Andrew Wimer
Andrew Wimer · January 24, 2019

Arlington, Va. — Yesterday, federal magistrate judge Roderick C. Young recommended denying the State Council of Higher Education for Virginia’s (SCHEV’s) motion to dismiss Jon and Tracy McGlothian’s First Amendment challenge to Virginia’s prohibition on their teaching job skills without the agency’s permission, allowing their lawsuit to proceed.

“Jon and Tracy should not have to pay thousands of dollars and wade through endless red tape just so they can exercise their First Amendment right to teach,” said IJ Attorney Milad Emam. “We are pleased that their case will continue to move forward and hope that the court will free them to pass on what they’ve learned to individuals in their community.”

Jon and Tracy worked for a lifetime to build skills to become a certified project management professional (PMP) and experienced sewer, respectively. In 2015, their established business, the Mt. Olivet Group, LLC (TMOG), set out to teach people the skills they would need to advance in these fields. Though they could freely teach anyone these skills as a hobby, SCHEV prohibits them from teaching the general public if students want to use their classes to earn an honest living.

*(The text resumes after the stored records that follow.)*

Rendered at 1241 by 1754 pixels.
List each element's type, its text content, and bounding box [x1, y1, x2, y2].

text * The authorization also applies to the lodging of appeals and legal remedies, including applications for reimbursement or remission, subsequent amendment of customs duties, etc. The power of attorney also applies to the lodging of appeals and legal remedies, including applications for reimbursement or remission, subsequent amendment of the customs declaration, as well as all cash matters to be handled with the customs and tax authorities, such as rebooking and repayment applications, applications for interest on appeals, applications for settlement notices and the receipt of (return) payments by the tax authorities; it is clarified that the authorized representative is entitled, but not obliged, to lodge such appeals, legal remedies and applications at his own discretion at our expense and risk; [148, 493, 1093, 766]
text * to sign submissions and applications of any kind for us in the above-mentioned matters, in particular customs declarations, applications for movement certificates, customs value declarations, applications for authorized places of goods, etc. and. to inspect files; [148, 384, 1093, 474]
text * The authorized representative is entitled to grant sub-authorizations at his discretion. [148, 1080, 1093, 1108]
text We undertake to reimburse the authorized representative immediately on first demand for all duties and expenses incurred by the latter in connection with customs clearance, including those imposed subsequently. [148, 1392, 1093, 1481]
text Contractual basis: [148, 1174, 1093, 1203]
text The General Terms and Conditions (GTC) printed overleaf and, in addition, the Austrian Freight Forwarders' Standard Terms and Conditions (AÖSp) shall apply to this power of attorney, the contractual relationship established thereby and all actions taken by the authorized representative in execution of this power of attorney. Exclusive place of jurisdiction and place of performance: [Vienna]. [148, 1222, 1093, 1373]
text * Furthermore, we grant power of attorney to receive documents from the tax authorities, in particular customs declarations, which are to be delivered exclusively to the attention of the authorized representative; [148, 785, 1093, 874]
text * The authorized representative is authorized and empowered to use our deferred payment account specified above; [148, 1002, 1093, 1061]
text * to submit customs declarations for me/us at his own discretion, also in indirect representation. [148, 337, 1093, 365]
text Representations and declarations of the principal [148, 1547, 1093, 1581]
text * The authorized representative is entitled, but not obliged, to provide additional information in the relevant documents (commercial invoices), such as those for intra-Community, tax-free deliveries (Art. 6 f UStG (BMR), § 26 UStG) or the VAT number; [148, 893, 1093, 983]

As a result, in July 2018, Jon and Tracy McGlothian teamed up with the Institute for Justice (IJ) to challenge this prohibition. As the lawsuit alleges, SCHEV would have no right to stop Jon and Tracy from publishing a book or posting an online video on project management or sewing and there is no constitutional basis for treating in-person instruction any differently.

The judge wrote that the McGlothians’ lawsuit could not be dismissed because the allegations in their complaint demonstrated that Virginia’s law applies only to classes on certain topics: “if a postsecondary school or a program at a postsecondary school is subject to SCHEVs certification requirements, it is because of the content of its speech.”

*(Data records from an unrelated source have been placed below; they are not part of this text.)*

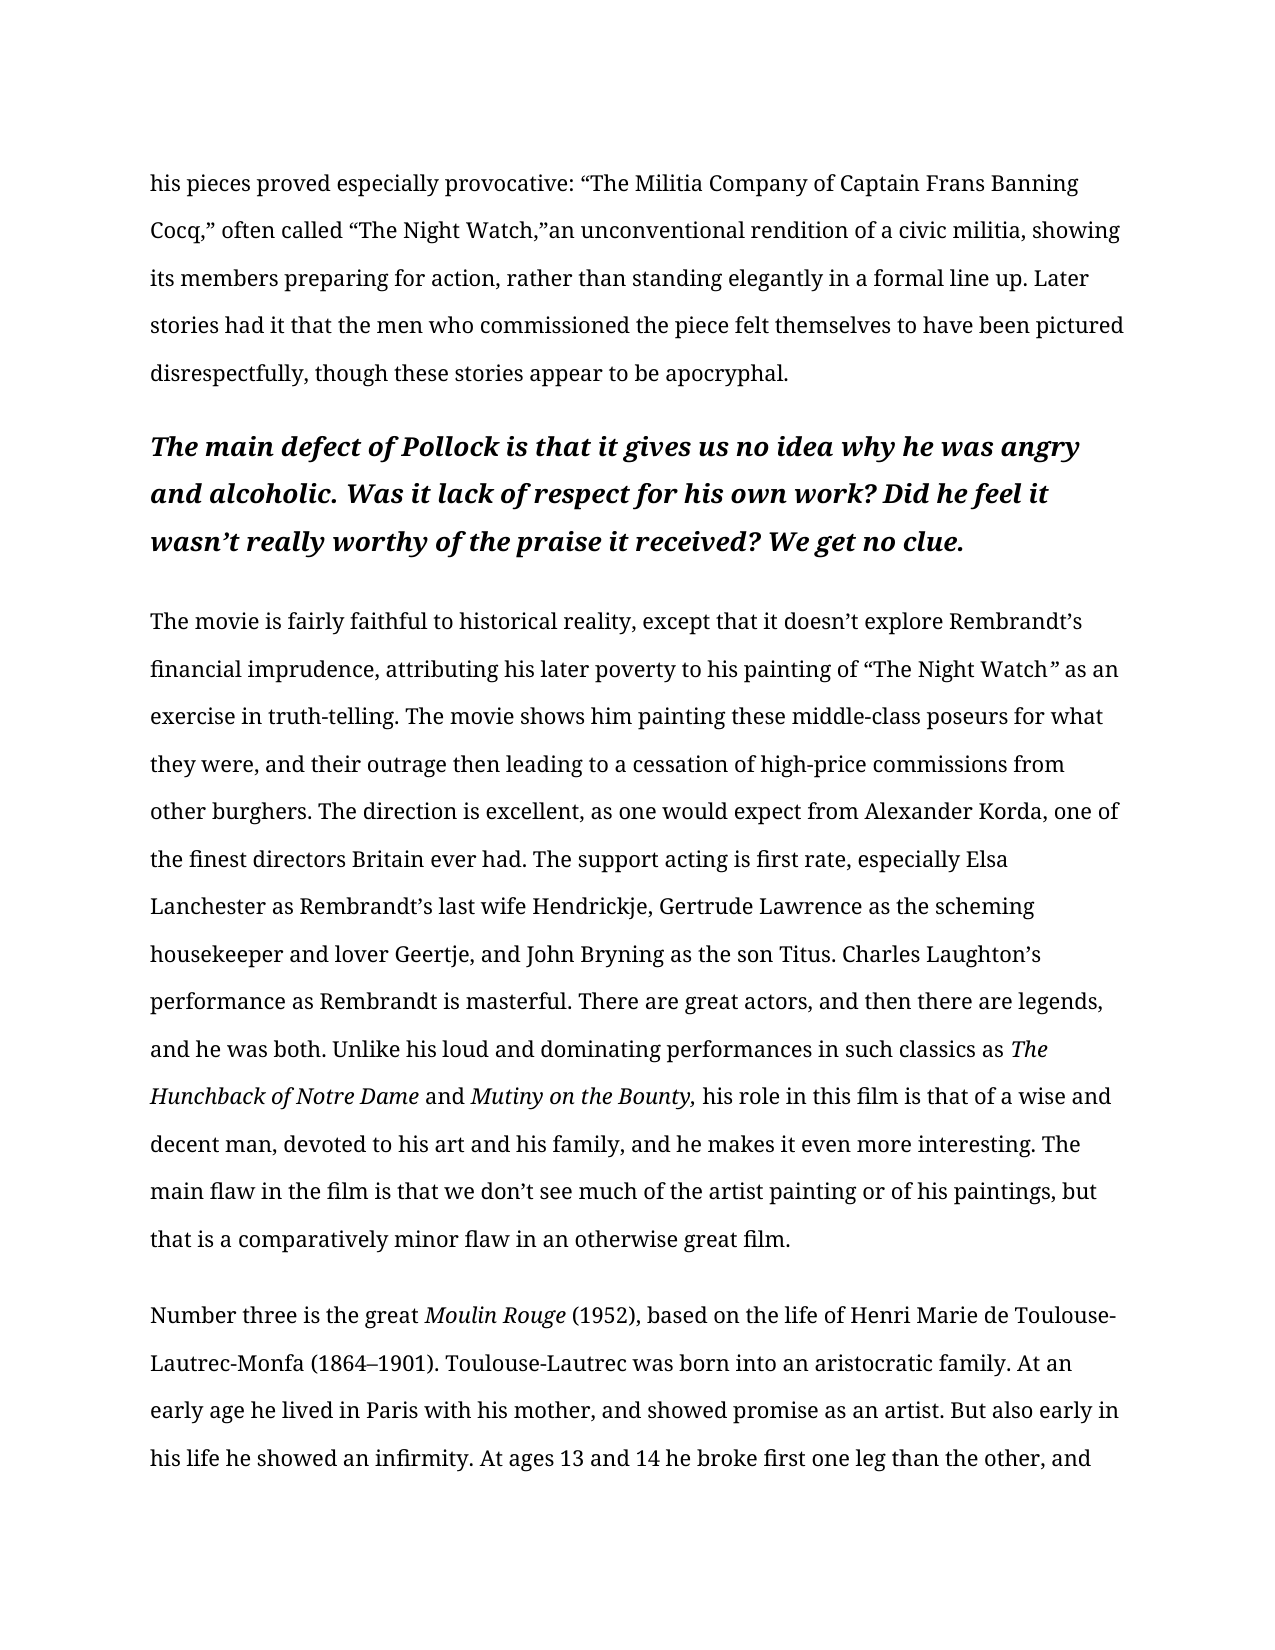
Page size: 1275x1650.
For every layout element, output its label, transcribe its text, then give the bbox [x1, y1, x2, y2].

text The movie is fairly faithful to historical reality, except that it doesn’t explore Rembrandt’s financial imprudence, attributing his later poverty to his painting of “The Night Watch” as an exercise in truth-telling. The movie shows him painting these middle-class poseurs for what they were, and their outrage then leading to a cessation of high-price commissions from other burghers. The direction is excellent, as one would expect from Alexander Korda, one of the finest directors Britain ever had. The support acting is first rate, especially Elsa Lanchester as Rembrandt’s last wife Hendrickje, Gertrude Lawrence as the scheming housekeeper and lover Geertje, and John Bryning as the son Titus. Charles Laughton’s performance as Rembrandt is masterful. There are great actors, and then there are legends, and he was both. Unlike his loud and dominating performances in such classics as The Hunchback of Notre Dame and Mutiny on the Bounty, his role in this film is that of a wise and decent man, devoted to his art and his family, and he makes it even more interesting. The main flaw in the film is that we don’t see much of the artist painting or of his paintings, but that is a comparatively minor flaw in an otherwise great film. [150, 588, 1125, 1253]
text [150, 150, 1125, 387]
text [150, 1282, 1125, 1472]
text The main defect of Pollock is that it gives us no idea why he was angry and alcoholic. Was it lack of respect for his own work? Did he feel it wasn’t really worthy of the praise it received? We get no clue. [150, 417, 1125, 559]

“What SCHEV is doing to us is not right,” said Jon McGlothian. “I wrote a book about project management and I don’t see why they should regulate me simply because I want to give the same information in a classroom.”

Judge Young’s decision recommends that the McGlothians’ lawsuit be allowed to proceed but that SCHEV be allowed to continue enforcing the law during the lawsuit. Both sides in the lawsuit will have the opportunity to file objections to Judge Young’s conclusions with the presiding district-court judge before the case continues.